General information

Release 1.3 - ...

Full-text catalog

The Smartsite iXperion Faceted Search module extensively uses the database's full-text technology in order to gain rich search functionalities while preserving performance. SQL Server's FTS/iFTS uses a so-called full-text catalog as a core of its technology. Therefore, Faceted Search adds a full-text catalog SmsSearch during its setup.

SQL CopyCode image Copy Code
CREATE FULLTEXT CATALOG SmsSearch
WITH ACCENT_SENSITIVITY = OFF
AUTHORIZATION dbo;

Mind that, when omitting WITH ACCENT_SENSITIVITY = OFF, SQL Server lets the accent sensitivity handlings depend on the used collation. Typically this collation has _AS_ in its name which literally means Accent Sensitive. Especially for languages like English and Dutch, this behavior usually is not desired.

Predicates and functions

Simply put, a predicate is a comparison operator in the WHERE clause of a SQL statement. In SQL Server FTS, predicates take a format similar to the SQL EXISTS predicate, with no explicit comparison operators required.

SQL Server FTS provides two search predicates, both based on SearchSQL, which is an extension to the SQL language promoted by the ISO and ANSI committees. These predicates are the following:

  • The CONTAINS predicate provides access to phrase search, proximity search, strict search, and advanced query capability.
  • The FREETEXT predicate provides fuzzy search and basic query capabilities.
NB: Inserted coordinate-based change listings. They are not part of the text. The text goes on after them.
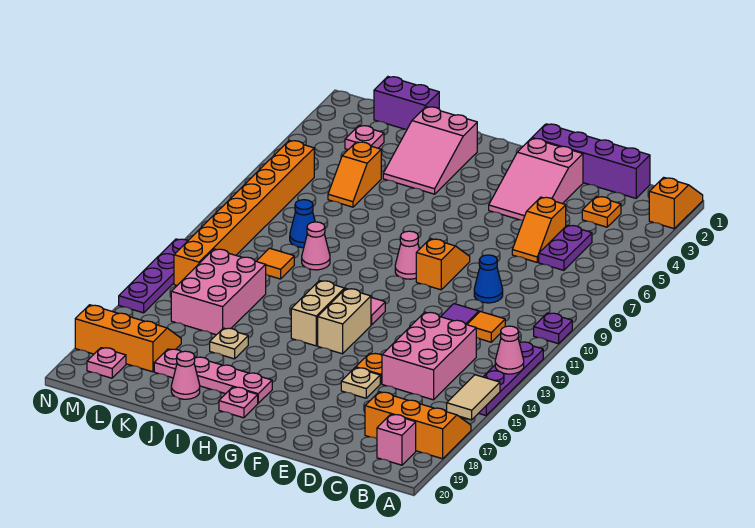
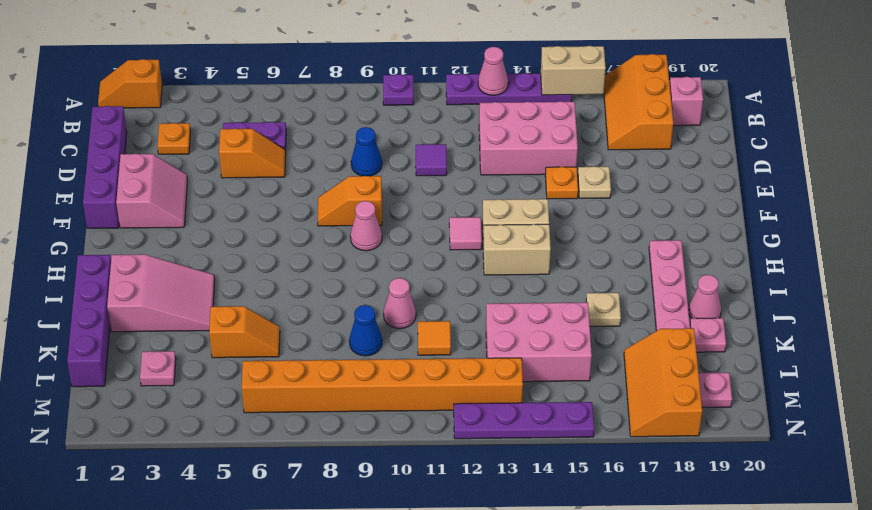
tan 1x2 tile [447,375,500,420] -> tan 1x2 brick [541,46,606,95]
orange 1x1 tile [467,312,505,342] -> none
pink 2x3 slope [489,138,583,220] -> pink 2x2 slope [116,154,187,228]
pink 1x1 plate [219,387,258,418] -> pink 1x1 plate moved to [690,318,726,352]
purple 1x2 brick [374,77,439,129] -> purple 1x4 brick [67,255,111,387]

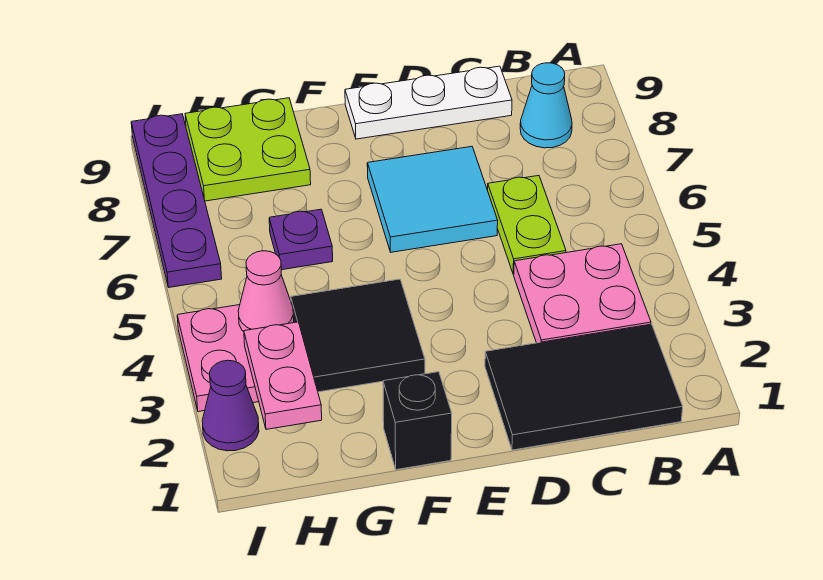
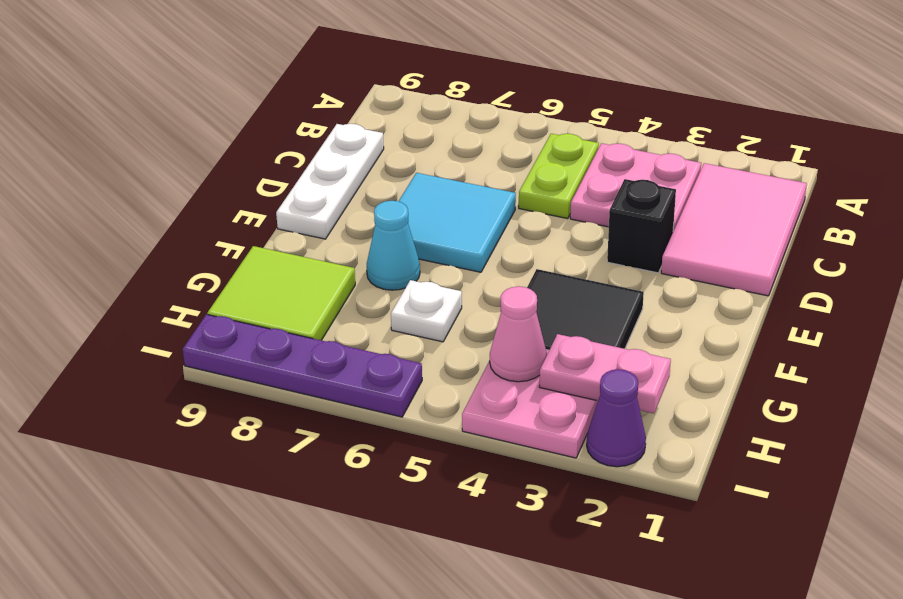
black 2x3 tile [485,324,683,450] -> pink 2x3 tile [661,163,807,296]
cyan 1x1 cone [520,63,572,148] -> cyan 1x1 cone moved to [367,201,420,290]
lime 1x2 plate [488,176,566,274] -> lime 1x2 plate turned to [519,134,599,219]
black 1x1 brick [383,372,452,470] -> black 1x1 brick moved to [607,179,676,273]
purple 1x1 plate [269,209,333,270] -> white 1x1 plate [391,280,462,342]
lime 2x2 plate [185,98,311,201] -> lime 2x2 tile [207,246,355,340]

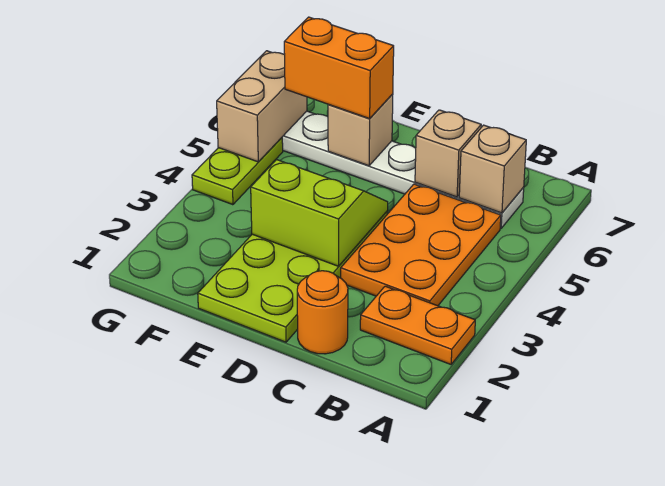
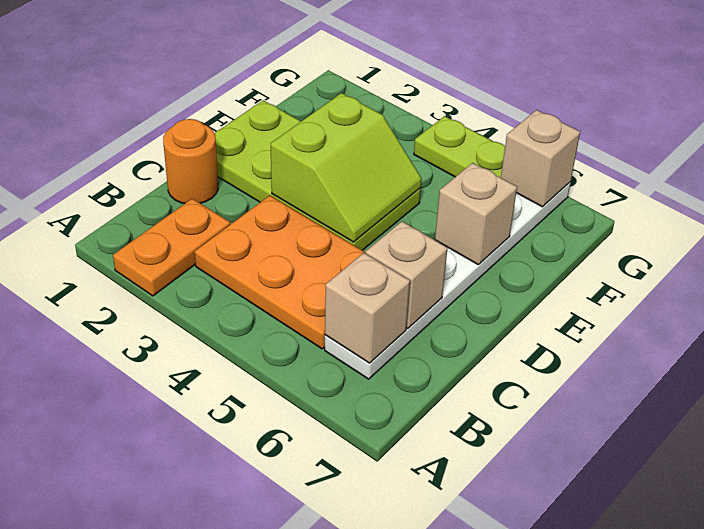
orange 1x2 brick [284,17,394,119] -> none
tan 1x2 brick [217,51,307,162] -> tan 1x1 brick [501,110,580,207]

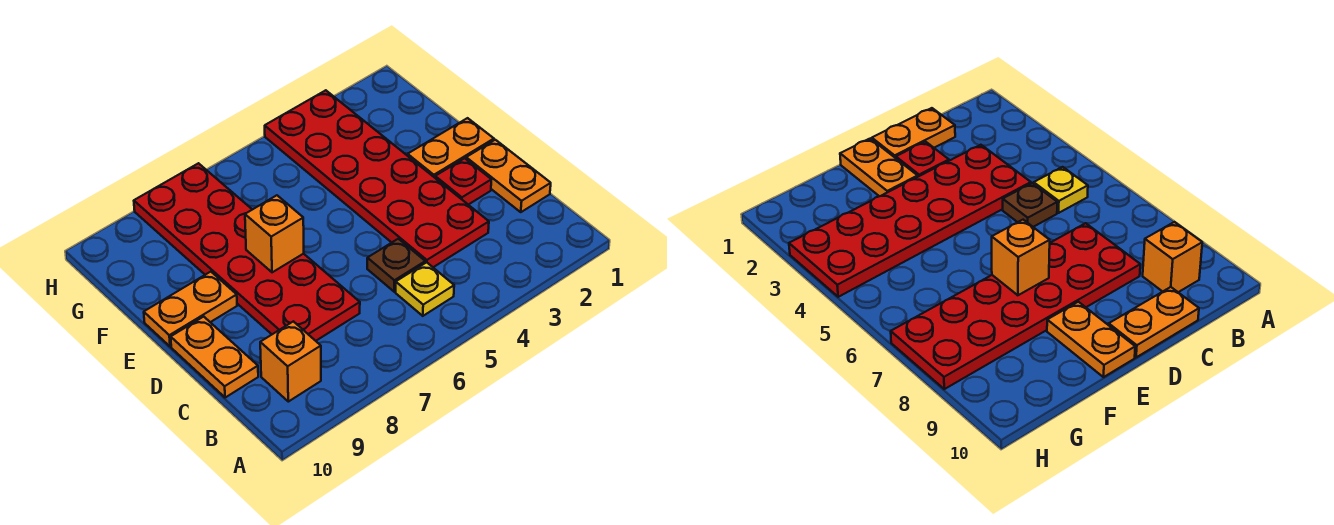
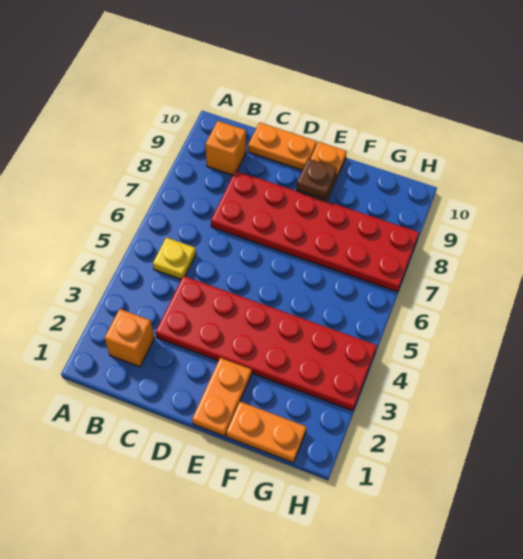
orange 1x2 plate [466,140,551,212] -> orange 1x2 plate moved to [226,402,307,463]
brown 1x1 plate [367,239,425,292] -> brown 1x1 plate moved to [296,159,337,199]
red 1x1 plate [435,158,491,205] -> none
orange 1x1 brick [245,195,304,272] -> orange 1x1 brick moved to [104,309,154,367]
SQL CopyCode image Copy Code
/* Simple FTS/iFTS queries using predicates */
SELECT Nr, Title FROM vwtsContentPUB WHERE FREETEXT (*, N'Smartsite iXperion');
SELECT Nr, Title FROM vwtsContentPUB WHERE CONTAINS (*, N'Seneca and Smartsite');

The functionality of the FREETEXT and CONTAINS predicates are also exposed by the rowset functions, FREETEXTTABLE and CONTAINSTABLE. These are complementary functions that accept parameters including a search phrase. Unlike their predicate counterparts, these functions return rowsets consisting of two columns: a key column named KEY and a rank column named RANK. The rowsets returned by these functions can be returned to the client application or used server-side to join against the source table (or another related table). You can sort the results in descending order to push the most relevant results to the top of the result set.

SQL CopyCode image Copy Code
/* Simple FTS/iFTS query using (rowset) functions */
SELECT c.Nr, c.Title, k.[RANK] FROM vwtsContentPUB c
INNER JOIN FREETEXTTABLE (vwTsContentPUB, *, N'Smartsite iXperion') k ON c.Nr = k.[KEY]
ORDER BY k.[RANK] DESC;
SQL CopyCode image Copy Code
/* Simple FTS/iFTS query using (rowset) functions */
SELECT c.Nr, c.Title, k.[RANK] FROM vwtsContentPUB c
INNER JOIN CONTAINSTABLE (vwTsContentPUB, *, N'Seneca and Smartsite') k ON c.Nr = k.[KEY]
ORDER BY k.[RANK] DESC;

If you return the rank, you’ll see that it’s a value between 0 and 1000. The rank value is derived from a statistical method that attempts to assign a value to the relevance of each result. The higher the rank, the more relevant your result; 1000 indicates a perfect match. SQL Server iFTS uses a formula known as the Jaccard coefficient in the rank calculation.

Unicode search phrases

Search phrases should always be declared as Unicode (nvarchar, nchar). When you don’t declare them as Unicode, SQL Server implicitly converts them to Unicode, so it’s a good idea to explicitly declare them as Unicode from a performance perspective. Declaring them as Unicode also helps prevent parameter sniffing. Furthermore, with the trend toward globalization, restricting your full-text-indexed columns to specific non-Unicode collations can prove short-sighted and result in the need for a drastic and expensive system overhaul down the line.